Türkiye Yüzyılı Maarif Modeli, ÇEDES'i eğitim sistemi haline getirmeye çalışıyor

Eğitim-İş'ten yapılan açıklamada "Ülke siyaseti kapalı kapılar ardında pazarlıklara, halk açlığa-yoksulluğa, öğrenciler imamlara emanet" denildi.

Türkiye Yüzyılı Maarif Modeli, ÇEDES'i eğitim sistemi haline getirmeye çalışıyor

Eğitim-İş Genel Özlük-Hukuk ve TİS Sekreteri Yeliz Toy’un yaptığı açıklamada “Türkiye Yüzyılı Maarif Modeli ile ÇEDES’i bir proje olmaktan çıkarıp bir eğitim sistemi haline getirmeye çalışan bakanlık, gerici uygulamalarını giderek yaygınlaştırıyor”  denildi.

“Emekçiler yoksullukla mücadele ederken çocuklar, ÇEDES adı altında yemekli, namazlı, temizlikli etkinlikler için cami, genç ofis, gençlik merkezi gibi mekanlara taşınıyor” ifadeleri kullanılan açıklamada “ÇEDES, Diyanet eliyle yozlaşmayı yaygınlaştırarak toplumu tüm değerlerinden uzaklaştırıyor” vurgusu yapıldı.

Çocukların ÇEDES adı altında biat düzenine hazırlandığına dikkat çekilen açıklamada “ÇEDES’e karşı mücadelemizi yükselteceğiz. Laik, bilimsel, çağdaş, nitelikli eğitimden vazgeçmeyeceğiz” denildi.

Yeliz Toy’un yaptığı açıklama şu şekilde:

Türkiye Yüzyılı Maarif Modeli ile ÇEDES’i bir proje olmaktan çıkarıp bir eğitim sistemi haline getirmeye çalışan bakanlık, gerici uygulamalarını giderek yaygınlaştırıyor.

Emekçiler yoksullukla mücadele ederken çocuklar, ÇEDES adı altında yemekli, namazlı, temizlikli etkinlikler için cami, genç ofis, gençlik merkezi gibi mekanlara taşınıyor. Vakıf adı altında tarikat ve cemaatlerle yapılan protokoller hızla artıyor.

Ülke gündemi, asgari ücret, enflasyon ve Ocak ayı zam oranları iken, laiklik karşıtı uygulamalar yoksulluğu sömürerek okulları ve çocukları hedef alıyor.

Temizliği yapılmayan, kapısı penceresi dökülen okullar, ÇEDES adı altında öğrencilere temizletiliyor.

Okullarda büyüyen açlık riskine karşı MEB, bir öğün yemek taleplerine kulak tıkarken, Müftülükler eliyle beslenmeli etkinlikler yapıyor.

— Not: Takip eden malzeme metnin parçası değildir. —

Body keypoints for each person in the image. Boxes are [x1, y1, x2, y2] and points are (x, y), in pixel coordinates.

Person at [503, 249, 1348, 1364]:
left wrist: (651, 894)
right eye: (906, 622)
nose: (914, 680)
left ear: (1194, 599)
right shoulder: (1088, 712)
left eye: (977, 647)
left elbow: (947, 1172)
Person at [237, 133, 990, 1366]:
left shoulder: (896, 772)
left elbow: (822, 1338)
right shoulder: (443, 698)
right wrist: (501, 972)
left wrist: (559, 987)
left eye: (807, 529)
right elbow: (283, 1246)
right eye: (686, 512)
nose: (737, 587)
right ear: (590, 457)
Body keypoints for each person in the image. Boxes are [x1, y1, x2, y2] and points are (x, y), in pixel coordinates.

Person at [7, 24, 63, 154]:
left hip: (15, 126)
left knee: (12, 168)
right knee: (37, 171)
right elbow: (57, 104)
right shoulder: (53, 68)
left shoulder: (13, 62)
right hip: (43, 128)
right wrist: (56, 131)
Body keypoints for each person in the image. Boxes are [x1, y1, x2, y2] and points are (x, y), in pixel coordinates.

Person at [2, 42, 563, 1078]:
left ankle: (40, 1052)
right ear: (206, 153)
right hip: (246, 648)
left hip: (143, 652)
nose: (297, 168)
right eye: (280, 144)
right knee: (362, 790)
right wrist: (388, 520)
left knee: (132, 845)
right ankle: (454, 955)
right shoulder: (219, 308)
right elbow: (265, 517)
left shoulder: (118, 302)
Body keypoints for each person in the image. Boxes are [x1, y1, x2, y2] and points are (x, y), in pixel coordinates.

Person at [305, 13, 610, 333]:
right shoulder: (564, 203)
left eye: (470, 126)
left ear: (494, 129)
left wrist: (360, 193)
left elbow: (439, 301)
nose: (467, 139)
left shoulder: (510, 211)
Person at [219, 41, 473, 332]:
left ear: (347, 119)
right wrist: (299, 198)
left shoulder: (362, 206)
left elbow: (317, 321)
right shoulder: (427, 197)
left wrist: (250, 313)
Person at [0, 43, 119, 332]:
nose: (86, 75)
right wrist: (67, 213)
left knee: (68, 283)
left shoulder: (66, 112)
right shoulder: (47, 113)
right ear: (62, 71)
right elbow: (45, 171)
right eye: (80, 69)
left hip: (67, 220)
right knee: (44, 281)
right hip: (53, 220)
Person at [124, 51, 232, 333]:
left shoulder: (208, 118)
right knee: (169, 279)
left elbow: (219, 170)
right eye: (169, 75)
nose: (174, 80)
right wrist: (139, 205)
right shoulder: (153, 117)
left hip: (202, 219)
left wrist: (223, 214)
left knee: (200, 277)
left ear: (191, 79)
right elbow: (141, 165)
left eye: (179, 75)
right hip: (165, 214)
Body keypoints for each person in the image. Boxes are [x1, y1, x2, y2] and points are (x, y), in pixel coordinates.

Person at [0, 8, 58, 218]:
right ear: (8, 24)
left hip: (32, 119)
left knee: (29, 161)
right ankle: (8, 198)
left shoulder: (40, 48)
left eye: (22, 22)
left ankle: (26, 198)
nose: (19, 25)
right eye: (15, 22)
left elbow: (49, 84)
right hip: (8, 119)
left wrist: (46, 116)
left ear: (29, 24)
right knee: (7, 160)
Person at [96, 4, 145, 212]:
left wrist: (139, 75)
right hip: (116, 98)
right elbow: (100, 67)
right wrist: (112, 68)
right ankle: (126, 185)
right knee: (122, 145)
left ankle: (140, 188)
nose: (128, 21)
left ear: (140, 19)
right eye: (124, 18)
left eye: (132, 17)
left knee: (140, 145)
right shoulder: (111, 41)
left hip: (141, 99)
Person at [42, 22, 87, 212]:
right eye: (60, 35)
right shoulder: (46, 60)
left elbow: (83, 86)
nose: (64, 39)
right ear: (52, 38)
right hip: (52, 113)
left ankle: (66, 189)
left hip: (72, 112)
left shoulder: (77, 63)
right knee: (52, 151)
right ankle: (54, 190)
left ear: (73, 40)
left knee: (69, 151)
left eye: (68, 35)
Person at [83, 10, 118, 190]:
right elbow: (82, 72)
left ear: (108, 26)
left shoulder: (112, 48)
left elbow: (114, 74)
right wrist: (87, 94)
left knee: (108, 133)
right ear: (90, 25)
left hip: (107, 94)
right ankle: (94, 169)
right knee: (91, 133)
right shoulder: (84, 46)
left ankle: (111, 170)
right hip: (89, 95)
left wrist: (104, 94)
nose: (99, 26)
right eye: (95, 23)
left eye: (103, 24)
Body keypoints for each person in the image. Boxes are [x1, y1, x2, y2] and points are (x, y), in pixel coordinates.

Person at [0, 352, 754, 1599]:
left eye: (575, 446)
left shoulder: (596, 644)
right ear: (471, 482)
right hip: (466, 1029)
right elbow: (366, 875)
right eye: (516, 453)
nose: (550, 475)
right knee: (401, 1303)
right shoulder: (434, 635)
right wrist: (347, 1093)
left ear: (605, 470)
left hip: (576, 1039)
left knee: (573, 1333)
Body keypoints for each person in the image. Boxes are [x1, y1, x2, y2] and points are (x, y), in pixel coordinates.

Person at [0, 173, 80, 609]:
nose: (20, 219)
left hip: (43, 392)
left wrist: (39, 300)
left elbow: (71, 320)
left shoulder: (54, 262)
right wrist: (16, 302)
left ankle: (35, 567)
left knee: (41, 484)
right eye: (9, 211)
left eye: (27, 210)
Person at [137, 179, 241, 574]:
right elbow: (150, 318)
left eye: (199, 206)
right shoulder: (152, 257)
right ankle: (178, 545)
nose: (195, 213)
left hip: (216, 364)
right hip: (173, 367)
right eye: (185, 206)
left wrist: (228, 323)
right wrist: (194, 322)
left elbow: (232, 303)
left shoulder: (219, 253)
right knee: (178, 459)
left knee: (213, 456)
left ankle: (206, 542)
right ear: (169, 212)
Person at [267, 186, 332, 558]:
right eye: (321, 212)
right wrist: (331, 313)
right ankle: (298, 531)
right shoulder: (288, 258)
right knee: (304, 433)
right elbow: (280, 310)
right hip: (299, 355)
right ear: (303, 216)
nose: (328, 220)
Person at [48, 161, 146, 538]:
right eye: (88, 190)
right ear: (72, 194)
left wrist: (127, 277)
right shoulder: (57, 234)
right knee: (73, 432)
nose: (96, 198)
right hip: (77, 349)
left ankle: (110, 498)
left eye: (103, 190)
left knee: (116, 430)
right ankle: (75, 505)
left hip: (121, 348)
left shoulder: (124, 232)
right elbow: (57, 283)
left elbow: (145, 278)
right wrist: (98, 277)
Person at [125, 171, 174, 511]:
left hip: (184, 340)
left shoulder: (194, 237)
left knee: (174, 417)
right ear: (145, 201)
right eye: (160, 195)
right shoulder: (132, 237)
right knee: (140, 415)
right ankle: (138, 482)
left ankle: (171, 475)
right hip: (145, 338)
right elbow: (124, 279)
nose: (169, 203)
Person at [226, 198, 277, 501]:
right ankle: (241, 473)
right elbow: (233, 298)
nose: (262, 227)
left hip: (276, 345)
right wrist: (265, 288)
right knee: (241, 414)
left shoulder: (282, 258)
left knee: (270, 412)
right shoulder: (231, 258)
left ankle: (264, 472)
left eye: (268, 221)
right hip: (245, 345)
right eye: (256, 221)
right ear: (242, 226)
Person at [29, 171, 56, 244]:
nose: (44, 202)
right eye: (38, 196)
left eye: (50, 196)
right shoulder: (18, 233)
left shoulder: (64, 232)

Yoksulluk toplumsal bir gerçek iken devletin bunu ortadan kaldırmak için yapması gerekenler Diyanet eliyle yaptırılıyor.

Devlet ödüyor, Diyanet örgütleniyor.

Dini günler de okullarda Belirli Gün ve Haftalar gibi kutlanıyor. Panolar hazırlanıyor, MEB’in Bilim Otobüsü ÇEDES kapsamında İmam Hatip Okullarına ayrıcalıklı hizmet veriyor. İmamlar camide ilkokul çocuklarına “eğitim” verirken Diyanet’in “abla ve abileri” aile etkinlikleri ile tarikatın aile bağlantısını kuruyor.

Kışlık bir mont dahi alamayacak yoksullukta yaşayan çocuklar, yardımlaşma adı altında ÇEDES reklamında kullanılıyor. Okullarda “Hayır Çarşıları” açılıyor, yüzleri kapatılsa da fotoğraf çektirilen çocuklar rencide ediliyor.

ÇEDES, Diyanet eliyle yozlaşmayı yaygınlaştırarak toplumu tüm değerlerinden uzaklaştırıyor.

Yurttaşlar sömürü düzeninde yaşam mücadelesi verirken, çocuklar ÇEDES adı altında biat düzenine hazırlanıyor.

Ülke siyaseti kapalı kapılar ardında pazarlıklara, halk açlığa-yoksulluğa, öğrenciler imamlara emanet.

ÇEDES’e karşı mücadelemizi yükselteceğiz. Laik, bilimsel, çağdaş, nitelikli eğitimden vazgeçmeyeceğiz. Yurttaşlık hakkımızı da Cumhuriyetin kazanımlarını da, öğrencilerimizi de tarikat sever bakanlara teslim etmeyeceğiz.